To-do item:
Could you copy out all the lines in the material below where the word "près" occurs?
---*---
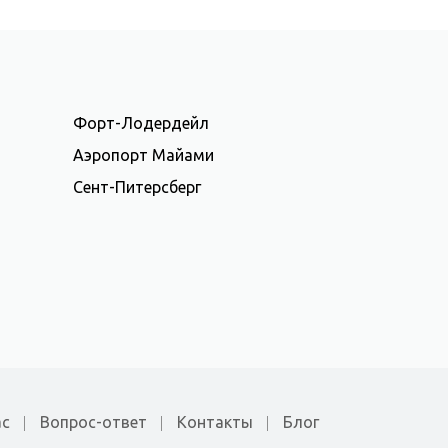
Форт-Лодердейл
Аэропорт Майами
Сент-Питерсберг
ас
Вопрос-ответ
Контакты
Блог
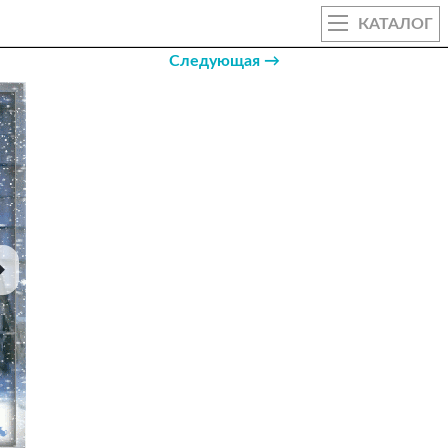
КАТАЛОГ
Следующая →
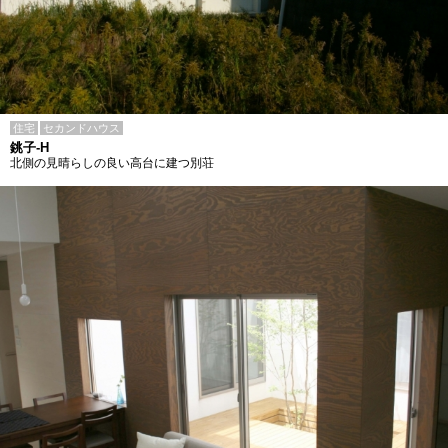
住宅
セカンドハウス
銚子-H
北側の見晴らしの良い高台に建つ別荘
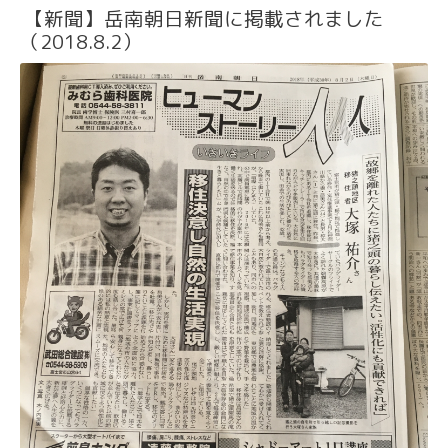
【新聞】岳南朝日新聞に掲載されました
（2018.8.2）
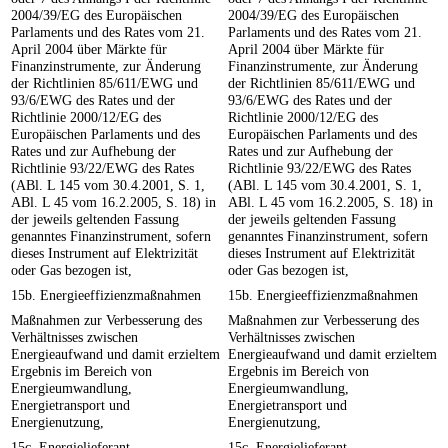
2004/39/EG des Europäischen
2004/39/EG des Europäischen
Parlaments und des Rates vom 21.
Parlaments und des Rates vom 21.
April 2004 über Märkte für
April 2004 über Märkte für
Finanzinstrumente, zur Änderung
Finanzinstrumente, zur Änderung
der Richtlinien 85/611/EWG und
der Richtlinien 85/611/EWG und
93/6/EWG des Rates und der
93/6/EWG des Rates und der
Richtlinie 2000/12/EG des
Richtlinie 2000/12/EG des
Europäischen Parlaments und des
Europäischen Parlaments und des
Rates und zur Aufhebung der
Rates und zur Aufhebung der
Richtlinie 93/22/EWG des Rates
Richtlinie 93/22/EWG des Rates
(ABl. L 145 vom 30.4.2001, S. 1,
(ABl. L 145 vom 30.4.2001, S. 1,
ABl. L 45 vom 16.2.2005, S. 18) in
ABl. L 45 vom 16.2.2005, S. 18) in
der jeweils geltenden Fassung
der jeweils geltenden Fassung
genanntes Finanzinstrument, sofern
genanntes Finanzinstrument, sofern
dieses Instrument auf Elektrizität
dieses Instrument auf Elektrizität
oder Gas bezogen ist,
oder Gas bezogen ist,
15b. Energieeffizienzmaßnahmen
15b. Energieeffizienzmaßnahmen
Maßnahmen zur Verbesserung des
Maßnahmen zur Verbesserung des
Verhältnisses zwischen
Verhältnisses zwischen
Energieaufwand und damit erzieltem
Energieaufwand und damit erzieltem
Ergebnis im Bereich von
Ergebnis im Bereich von
Energieumwandlung,
Energieumwandlung,
Energietransport und
Energietransport und
Energienutzung,
Energienutzung,
15c. Energielieferant
15c. Energielieferant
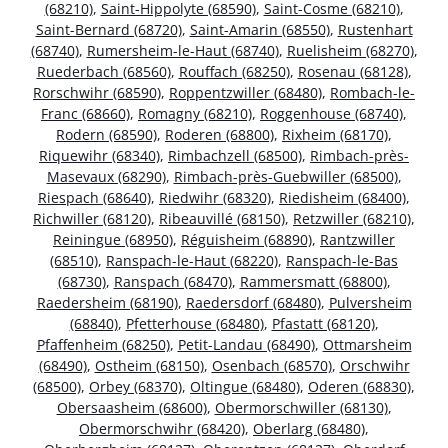
(68210)
,
Saint-Hippolyte (68590)
,
Saint-Cosme (68210)
,
Saint-Bernard (68720)
,
Saint-Amarin (68550)
,
Rustenhart
(68740)
,
Rumersheim-le-Haut (68740)
,
Ruelisheim (68270)
,
Ruederbach (68560)
,
Rouffach (68250)
,
Rosenau (68128)
,
Rorschwihr (68590)
,
Roppentzwiller (68480)
,
Rombach-le-
Franc (68660)
,
Romagny (68210)
,
Roggenhouse (68740)
,
Rodern (68590)
,
Roderen (68800)
,
Rixheim (68170)
,
Riquewihr (68340)
,
Rimbachzell (68500)
,
Rimbach-près-
Masevaux (68290)
,
Rimbach-près-Guebwiller (68500)
,
Riespach (68640)
,
Riedwihr (68320)
,
Riedisheim (68400)
,
Richwiller (68120)
,
Ribeauvillé (68150)
,
Retzwiller (68210)
,
Reiningue (68950)
,
Réguisheim (68890)
,
Rantzwiller
(68510)
,
Ranspach-le-Haut (68220)
,
Ranspach-le-Bas
(68730)
,
Ranspach (68470)
,
Rammersmatt (68800)
,
Raedersheim (68190)
,
Raedersdorf (68480)
,
Pulversheim
(68840)
,
Pfetterhouse (68480)
,
Pfastatt (68120)
,
Pfaffenheim (68250)
,
Petit-Landau (68490)
,
Ottmarsheim
(68490)
,
Ostheim (68150)
,
Osenbach (68570)
,
Orschwihr
(68500)
,
Orbey (68370)
,
Oltingue (68480)
,
Oderen (68830)
,
Obersaasheim (68600)
,
Obermorschwiller (68130)
,
Obermorschwihr (68420)
,
Oberlarg (68480)
,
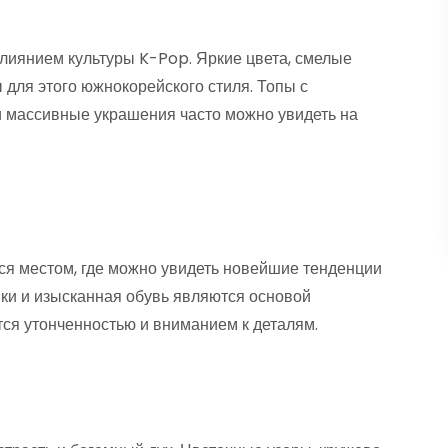
лиянием культуры K-Pop. Яркие цвета, смелые
для этого южнокорейского стиля. Топы с
 массивные украшения часто можно увидеть на
ся местом, где можно увидеть новейшие тенденции
мки и изысканная обувь являются основой
тся утонченностью и вниманием к деталям.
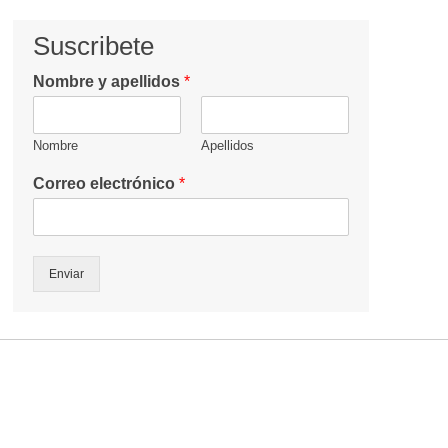
Suscribete
Nombre y apellidos
*
Nombre
Apellidos
Correo electrónico
*
Enviar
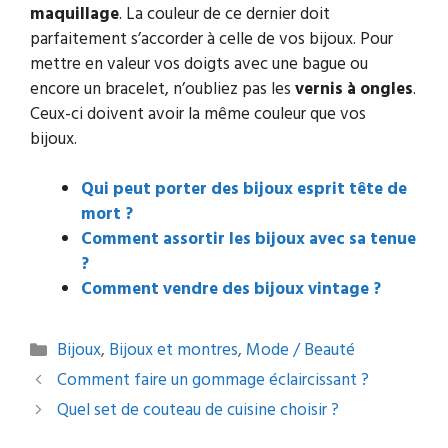
maquillage
. La couleur de ce dernier doit
parfaitement s’accorder à celle de vos bijoux. Pour
mettre en valeur vos doigts avec une bague ou
encore un bracelet, n’oubliez pas les
vernis à ongles
.
Ceux-ci doivent avoir la même couleur que vos
bijoux.
Qui peut porter des bijoux esprit tête de
mort ?
Comment assortir les bijoux avec sa tenue
?
Comment vendre des bijoux vintage ?
Catégories
Bijoux
,
Bijoux et montres
,
Mode / Beauté
Navigation
Comment faire un gommage éclaircissant ?
des
Quel set de couteau de cuisine choisir ?
articles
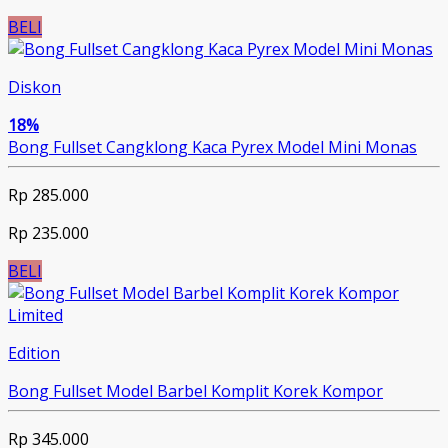
BELI
Diskon
18%
Bong Fullset Cangklong Kaca Pyrex Model Mini Monas
Rp 285.000
Rp 235.000
BELI
Limited
Edition
Bong Fullset Model Barbel Komplit Korek Kompor
Rp 345.000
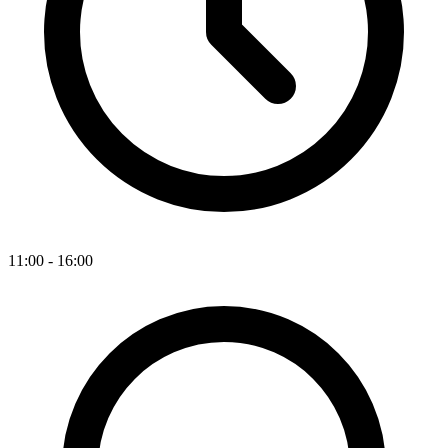
11:00 - 16:00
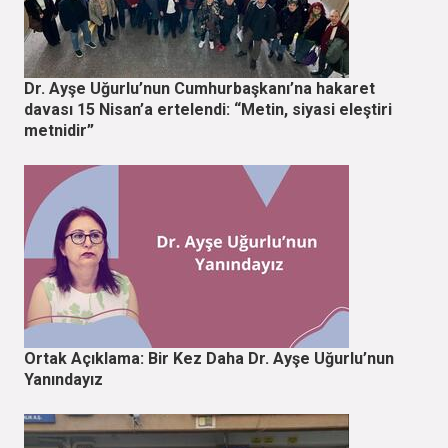
Dr. Ayşe Uğurlu’nun Cumhurbaşkanı’na hakaret
davası 15 Nisan’a ertelendi: “Metin, siyasi eleştiri
metnidir”
Ortak Açıklama: Bir Kez Daha Dr. Ayşe Uğurlu’nun
Yanındayız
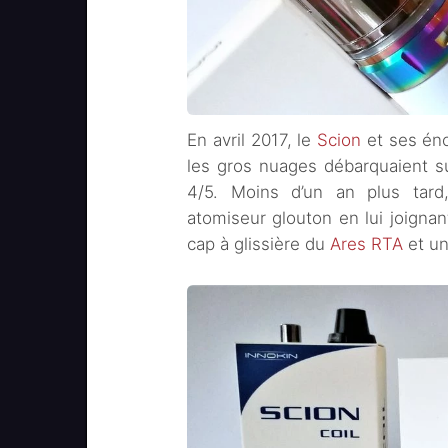
En avril 2017, le
Scion
et ses éno
les gros nuages débarquaient su
4/5. Moins d’un an plus tard
atomiseur glouton en lui joignan
cap à glissière du
Ares RTA
et un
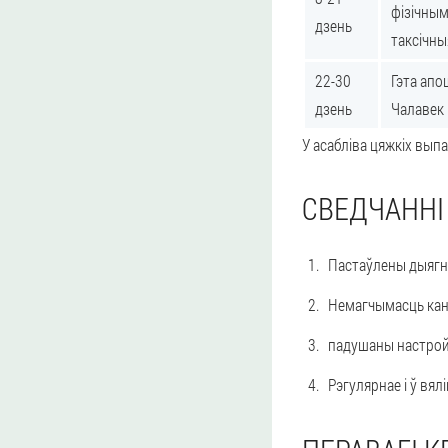
фізічным
дзень
таксічны
22-30
Гэта апо
дзень
Чалавек 
У асабліва цяжкіх вып
СВЕДЧАННІ
Пастаўлены дыягна
Немагчымасць кан
падушаны настрой і
Рэгулярнае і ў вя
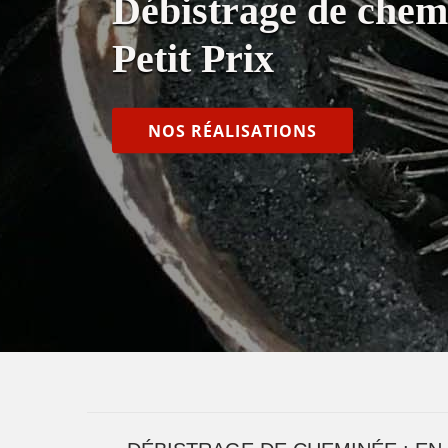
Débistrage de chem
Petit Prix
NOS RÉALISATIONS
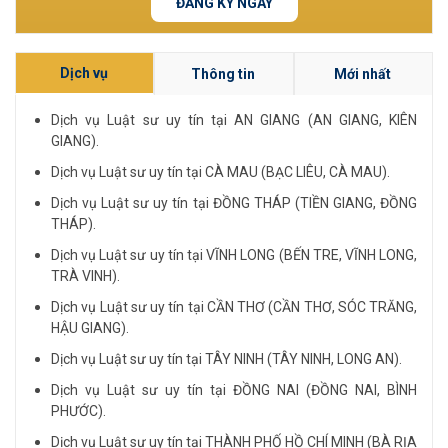
ĐĂNG KÝ NGAY
Dịch vụ
Thông tin
Mới nhất
Dịch vụ Luật sư uy tín tại AN GIANG (AN GIANG, KIÊN
GIANG).
Dịch vụ Luật sư uy tín tại CÀ MAU (BẠC LIÊU, CÀ MAU).
Dịch vụ Luật sư uy tín tại ĐỒNG THÁP (TIỀN GIANG, ĐỒNG
THÁP).
Dịch vụ Luật sư uy tín tại VĨNH LONG (BẾN TRE, VĨNH LONG,
TRÀ VINH).
Dịch vụ Luật sư uy tín tại CẦN THƠ (CẦN THƠ, SÓC TRĂNG,
HẬU GIANG).
Dịch vụ Luật sư uy tín tại TÂY NINH (TÂY NINH, LONG AN).
Dịch vụ Luật sư uy tín tại ĐỒNG NAI (ĐỒNG NAI, BÌNH
PHƯỚC).
Dịch vụ Luật sư uy tín tại THÀNH PHỐ HỒ CHÍ MINH (BÀ RỊA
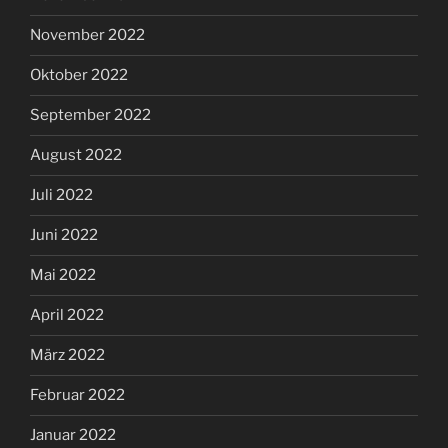
November 2022
Oktober 2022
September 2022
August 2022
Juli 2022
Juni 2022
Mai 2022
April 2022
März 2022
Februar 2022
Januar 2022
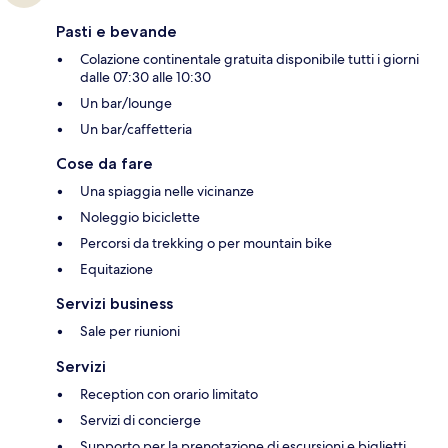
Pasti e bevande
Colazione continentale gratuita disponibile tutti i giorni
dalle 07:30 alle 10:30
Un bar/lounge
Un bar/caffetteria
Cose da fare
Una spiaggia nelle vicinanze
Noleggio biciclette
Percorsi da trekking o per mountain bike
Equitazione
Servizi business
Sale per riunioni
Servizi
Reception con orario limitato
Servizi di concierge
Supporto per la prenotazione di escursioni e biglietti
---*---
Task answer:
Rimbach-près-
Rimbach-près-Guebwiller (68500)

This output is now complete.